教訓めいた本には、「嫌な仕事にも喜びや楽しみを見つけ出せ。」とあるように、弟は見つけ出していたのです。
「下げる(洗い場に持っていく)お膳の残り物は食べてはいけません。」という決まりがあったのですが、弟が守るはずがありません。
弟がやっていたのは、お膳を集めて、残っている物を、食べることです。そしてビールを飲むことです。
食べ物を次々と口に押し込む、押し込む、押し込む、押し込む!
押し込んだままお膳で口を隠して、洗い場へとひたすらに、走る、走る、走る、走る!
無論それまでに、ふくれた口をもどさなければならないので、必死に、噛む、噛む、噛む、噛む!
でも飲み込み切れないので、バレるとヤバいから、お膳で口を隠して洗い場に置き、
口を見られないように180度急回転して、宴会場に向かって、走る、走る、走る、走る!
走ってる間に、口の中のものを飲み込む、飲み込む、飲み込む、飲み込む!
あまり、急いで飲み込むから、詰まる、詰まる、詰まる、詰まる!
だから、宴会場のビールに向かって、走る、走る、走る、走る!そして、ビールで、飲み込む、飲み込む、飲み込む、飲み込む!
そして、宴会場でビールを飲みながら、食べ物を食べながら、お膳を集め、集まったところで、食べ物を口に押し込む!押し込む!押し込む!押し込む!そしてまた、走る、走る、走る、走る!を繰り返していたのでした。
十分に食べれるし、ビールを飲めるし、飲んで走るので、ほろよい気分になっていました。
バイトが終わると仲間たちと毎回お食事をしていました。
仲間「テンパー(弟)なんで一番下の仕事ばっかやっとるの?」
弟「だって上の仕事は紙に何か書いたるで読なあかんし、読んだらその通りにせなあかんで、そんなん頭こんがらがってできんし、したくないわ、わけわからんくなるで。

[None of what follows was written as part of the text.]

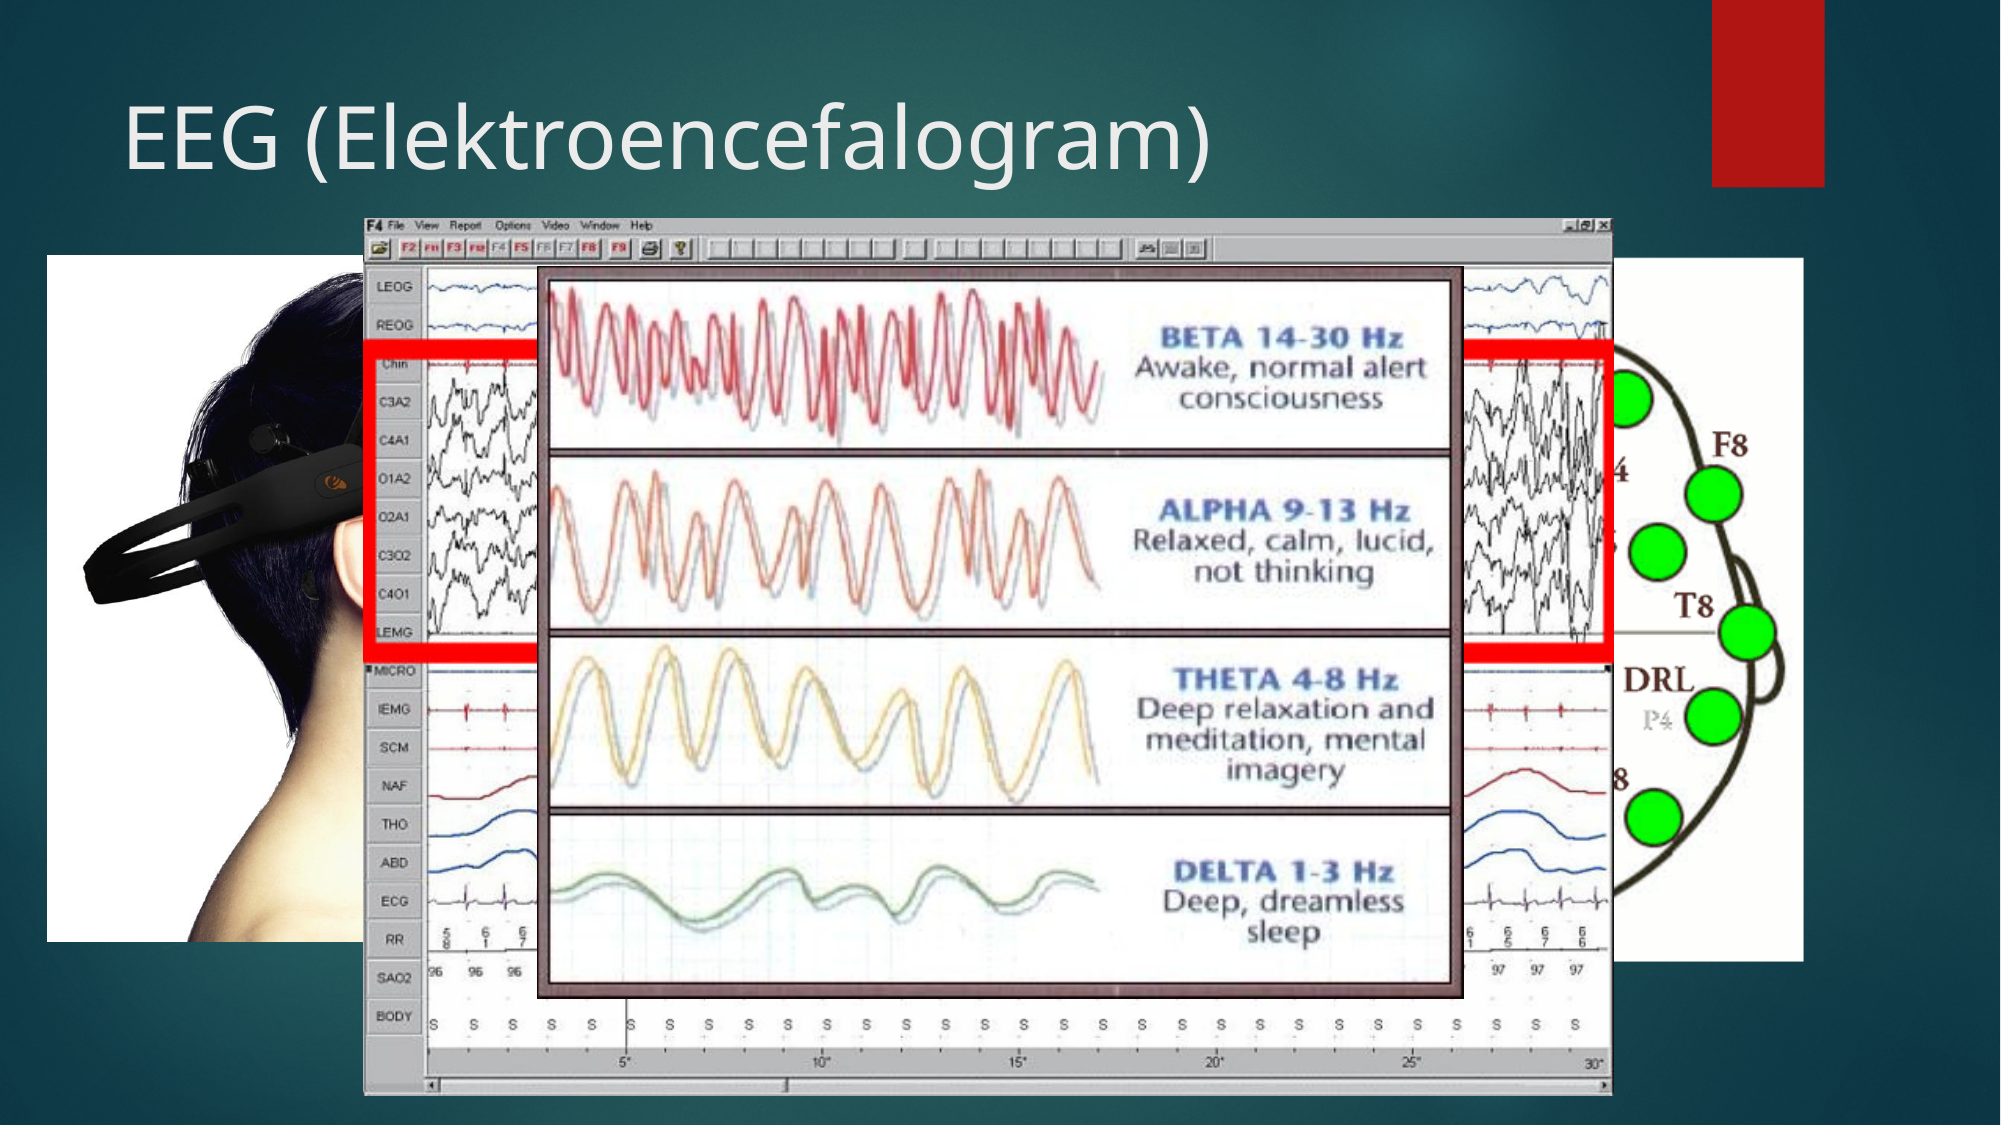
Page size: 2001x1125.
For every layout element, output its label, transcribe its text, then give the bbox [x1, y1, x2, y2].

picture [0, 0, 2001, 1125]
title EEG (Elektroencefalogram) [106, 74, 1649, 253]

そのかわりお膳運びは、こんがらがらんし、うめーもんいっぱい食えるし、ビールいっぱい飲めるし、バイト楽ししてしゃあねえ。」
仲間たちは弟は頭がいいだけじゃなく、人間としても立派だと尊敬していたのに、本当はそうではなく一番下の仕事しかできない変な発育をした 頭脳の持ち主だということを知りました。
でも、みんなは今まで以上に弟を好きになったのです。
それから状況が代わり始めたのです。
次から次から降格が始まりました。
気付いた時には全員がお膳運びを楽しそうに楽しそうにやっていました。こんなふうにです。
全員がいっせいに、食べ物をを詰め込む、詰め込む、詰め込む、詰め込む!そしてお膳を持って嚙みながら、いっせいに調理場目指して、走る、走る、走る、走る!
すかさず全員で180度回転して、口の中のものを飲み込みながら、走る、走る、走る、走る!
みんな喉が詰まるので、ビール目指して、走る、走る、走る、走る!
そして、また、食べる、食べる、食べる、食べる!飲む、飲む、飲む、飲む!走る、走る、走る、走る!酔う、酔う、酔う、酔う!
旅館側は当然困惑しました。普通なら、やりたがる仕事をやってくれる人がいなくなったからです。
そこのバイトはその日その日に賃金がもらえましたので、仲間とご飯を食べに行っていました。
弟はいっぱい料理を注文して、みんなに「食え、食え!」とふるまっていたので、毎回、バイト代を全額使いきっていたのです。
何のためにバイトに行っていたのでしょう。
食事をしに行った、ということは、バイトでいっぱい食べたり、飲んだりしたのは無駄だったということでしょうか。
お金を稼ぎに行ったのに、行きと帰りの所持金が同じで大丈夫だったのでしょうか。
でも、バイト仲間とは一体感が強く、何十年たった今も深い友情で結ばれています。
一生懸命生きていて、中には「徹子の部屋」に出た友達もいます。